Chapter 6 · Shloka 3— The Yoga of Meditation / Self-Control
इस श्लोक का हिंदी अनुवाद पढ़ें →आरुरुक्षोर्मुनेर्योगं कर्म कारणमुच्यते। योगारूढस्य तस्यैव शमः कारणमुच्यते॥
Transliteration
ārurukṣhor muner yogaṁ karma kāraṇam uchyate yogārūḍhasya tasyaiva śhamaḥ kāraṇam uchyate
Word-by-word meaning
- ārurukṣhoḥ
- — a beginner
- muneḥ
- — of a sage
- yogam
- — Yog
- karma
- — working without attachment
- kāraṇam
- — the cause
- uchyate
- — is said
- yoga ārūḍhasya
- — of those who are elevated in Yog
- tasya
- — their
- eva
- — certainly
- śhamaḥ
- — meditation
- kāraṇam
- — the cause
- uchyate
- — is said
Meaning
For a sage who wishes to attain to Yoga, action is said to be the means; for the same sage who has attained Yoga, inaction is said to be the means.
Commentary
"Arurukshor muner yogam karma karanam ucyate, yogarudhasya tasyaiva samah karanam ucyate." — For the sage who wishes to climb to yoga, action is said to be the means; for one who has attained yoga, serenity (cessation of action) is said to be the means. Krishna offers a developmental map of the spiritual path in a single verse. There are two stages, and what is appropriate differs at each. For the 'arurukshu' — one still climbing, aspiring to yoga — the means is karma, selfless action. For the 'yogarudha' — one already established on the summit — the means is 'sama,' tranquillity, the natural quieting of outward activity. Shankaracharya is careful here: this is not a contradiction but a progression. The beginner needs action because the mind is still scattered, full of impurities and restlessness; selfless work purifies and steadies it. But once steadiness is attained, continued striving and activity would themselves become an obstacle to the deepening of meditative absorption. At that stage, stillness — not more doing — is what serves. The practical wisdom is significant: the same instruction is not right for everyone. A beginner who tries to force premature stillness ends up in dullness or suppression; an advanced meditator who keeps generating activity disturbs the very peace they have earned. Know which stage you are at, and apply the appropriate means.
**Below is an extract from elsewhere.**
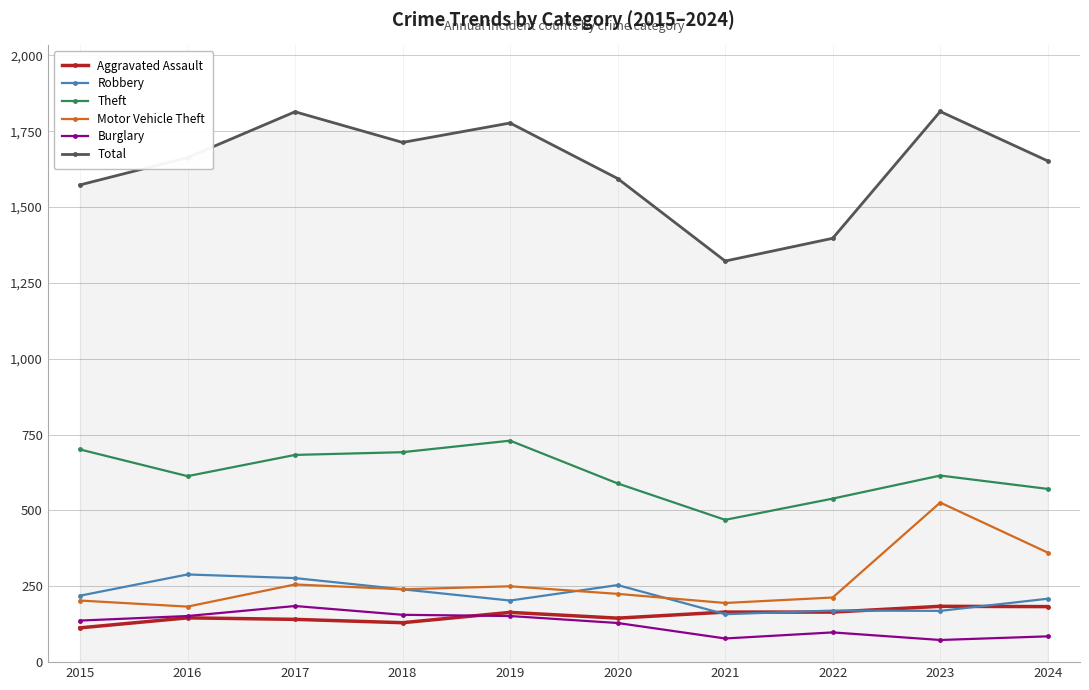

True or false: Motor Vehicle Theft has more than 0 points higher than both neighbors.

True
How is Bhagavad Gita 6.3 relevant to modern life?
Different stages of growth need different approaches — applying the wrong one stalls you. A beginner's restless mind needs the structure and purification of engaged action; forcing stillness too early produces dullness, not depth. But the advanced practitioner who can't stop 'doing' sabotages the very stillness they've built. The lesson translates everywhere: know where you actually are, not where you wish you were, and match your method to your stage. Premature techniques and outdated ones are both traps.
What does Bhagavad Gita 6.3 teach today's generation (Gen Z & millennials)?
Two stages, two strategies. If you're still climbing toward inner steadiness, action is your tool — selfless work purifies a scattered mind. If you've actually reached steadiness, then chilling out (stillness) is your tool, because more hustle just disturbs the peace you built. The real flex is knowing which stage you're ACTUALLY at. Forcing meditation as a beginner = dullness. Refusing to slow down when you're ready = self-sabotage.
What does Bhagavad Gita 6.3 mean explained simply for kids?
Learning to meditate is like climbing a mountain. When you're still climbing up, doing good actions helps you move forward and get stronger. But once you've reached the top, you can finally sit still and rest peacefully! Krishna teaches that what helps you depends on where you are on your journey — keep working when you're climbing, rest calmly once you've arrived.
Related shlokas
Chapter context
Krishna describes the practice of meditation — the seat, posture, regulated life, and the steadying of a restless mind. He assures Arjuna that no sincere effort is ever lost; even a failed yogi continues the journey in future lives.